For the creators of the new Atavist app, story is everything.


While most of his fellow writers and editors were wailing and wringing their hands about the death of print, journalist and Wired contributing editor Evan Ratliff got excited about the possibilities of what was next.

"Certainly no freelance writer could look around and say things are the same as they were 10 years ago.” Ratliff says. “But to survive at all as a writer you have to possess, below the fear and cynicism obligatory for the profession, some basic belief that people are enticed by great stories. If you start at that end, and then think about the new possibilities for small, or independent, outfits to try new types of storytelling, it looks exciting instead of depressing."




Holding fast to his belief that stories matter, Ratliff stepped away from the computer and set out to find new ways to tell them. First, there was PopUp Magazine, produced with a team of creative pals in the Bay Area, and billed as the "world’s first live magazine" where Michael Pollan, Peggy Orenstein, and Mary Roach among others have shared works in progress, random digressions, or current obsessions with captivated audiences four times over the last year and a half. Now, expanding his story-telling flair in yet another innovative format, Ratliff has launched The Atavist, a boutique publishing house producing original nonfiction stories for digital, mobile reading devices.

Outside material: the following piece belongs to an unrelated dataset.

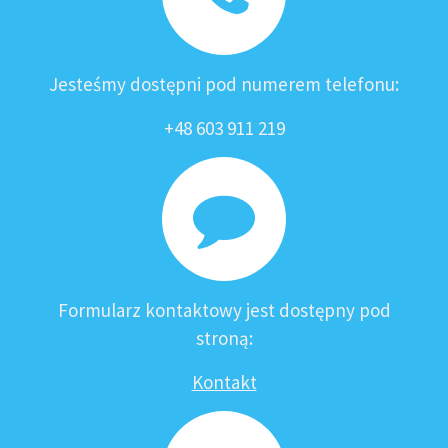
Jesteśmy dostępni pod numerem telefonu:
+48 603 911 219
Formularz kontaktowy jest dostępny pod
stroną:
Kontakt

It’s not enough to throw text on a device and call it new, as Ratliff and his Atavist team, Co-Founder Nicholas Thompson, and Creative Director Jefferson Raab, were well aware. With The Atavist they’re hoping people will be drawn again to long-form journalism and to make that happen, they’re bringing stories to life in a way that most other apps haven’t quite mastered. When you open Brendan I. Koerner’s gratifyingly lengthy nonfiction story, "Piano Demon," (downloaded for Kindle, iPhone, iPad or Nook for $2.99) you’ll hear jazzman Teddy Weatherford, the story’s subject, tinkling the ivories. Click on highlighted areas throughout for more and more context in the form of sound clips, footnotes, photographs, illustrations, and maps, all elements you wouldn’t experience the same way on the printed page. Says Ratliff, “It creates something that is entirely focused on the reading experience, letting the reader control how much of that they want to see, hear, or explore."

While Rupert Murdoch (the man behind another much discussed new app, The Daily), has focused his sights on making people pay for something they’ve long gotten for free, Ratliff approaches things from a different perspective, "You have to make an argument for people's money; they don't owe it to any publisher to buy what they put out. So we're trying to make that case on tablets and e-readers: This is a compelling story that you will get lost in, at a length and in a form that you can't find anywhere else."